From the Hebrew "Ya'el" meaning ibex (a wild mountain goat), conveying the agility, sure-footedness, and wild strength of the mountain creature. In the Hebrew Bible, Yael is the Kenite woman who kills the Canaanite general Sisera by driving a tent peg through his head while he sleeps — celebrated alongside Deborah in the victory song of Judges 5 as a savior of Israel.

Malachi

From the Hebrew "Mal'akhi" meaning "my messenger" or "my angel", from "malak" (messenger, angel) — the same root as Arabic "malak". Malachi is the last of the Hebrew prophets in the canonical ordering of the Hebrew Bible, his name meaning that his book's message is the final divine message of the prophetic era before a long silence.

Judith

From the Hebrew "Yehudit" meaning "woman of Judea" or "Jewish woman", the feminine form of "Yehudah" (Judah) whose name derives from the root "y-d-h" meaning to praise or give thanks. In the Deuterocanonical Book of Judith, she is the Jewish widow who seduces and beheads the Assyrian general Holofernes to save her city — one of the Bible's most dramatically heroic women.

Eliezer

From the Hebrew "Eli'ezer" meaning "my God is help" or "God is my helper", compounded from "El" (God) and "ezer" (help).
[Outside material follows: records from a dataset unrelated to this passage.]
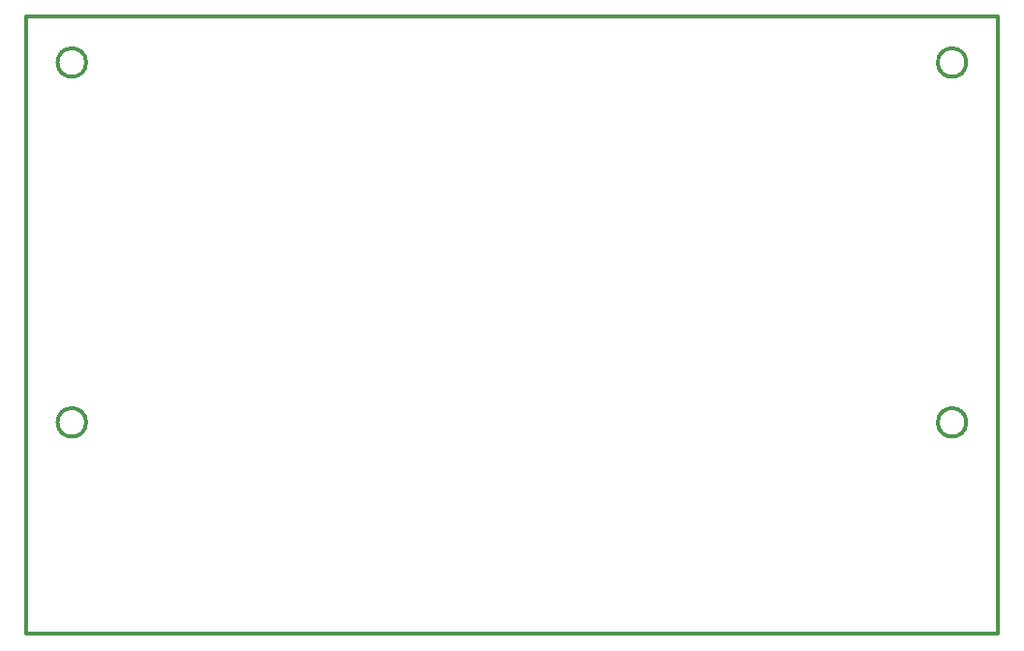
<source format=gm1>
%TF.GenerationSoftware,KiCad,Pcbnew,4.0.2-stable*%
%TF.CreationDate,2016-08-10T11:52:40+09:00*%
%TF.ProjectId,Shimonso-IoT-Type-R,5368696D6F6E736F2D496F542D547970,rev?*%
%TF.FileFunction,Profile,NP*%
%FSLAX46Y46*%
G04 Gerber Fmt 4.6, Leading zero omitted, Abs format (unit mm)*
G04 Created by KiCad (PCBNEW 4.0.2-stable) date 2016年08月10日水曜日 11:52:40*
%MOMM*%
G01*
G04 APERTURE LIST*
%ADD10C,0.100000*%
%ADD11C,0.300000*%
G04 APERTURE END LIST*
D10*
D11*
X132250000Y-131500000D02*
G75*
G03X132250000Y-131500000I-1250000J0D01*
G01*
X132250000Y-100000000D02*
G75*
G03X132250000Y-100000000I-1250000J0D01*
G01*
X55250000Y-131500000D02*
G75*
G03X55250000Y-131500000I-1250000J0D01*
G01*
X55250000Y-100000000D02*
G75*
G03X55250000Y-100000000I-1250000J0D01*
G01*
X135000000Y-96000000D02*
X50000000Y-96000000D01*
X50000000Y-96000000D02*
X50000000Y-150000000D01*
X135000000Y-150000000D02*
X50000000Y-150000000D01*
X135000000Y-96000000D02*
X135000000Y-150000000D01*
M02*

</source>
In the Hebrew Bible, Eliezer of Damascus is Abraham's senior servant who is entrusted with the mission of finding a wife for Isaac — his careful, prayer-guided journey to Mesopotamia and his encounter with Rebekah at the well is one of scripture's most detailed narrative passages.

Samson

From the Hebrew "Shimshon" meaning "sun" or "of the sun", possibly derived from "shemesh" (sun) — the name may connect to the sun's strength and brilliance. In the Hebrew Bible, Samson is the judge of Israel whose supernatural strength, bound to his uncut hair, is betrayed by Delilah, leading to his capture, blinding, and final act of destructive sacrifice.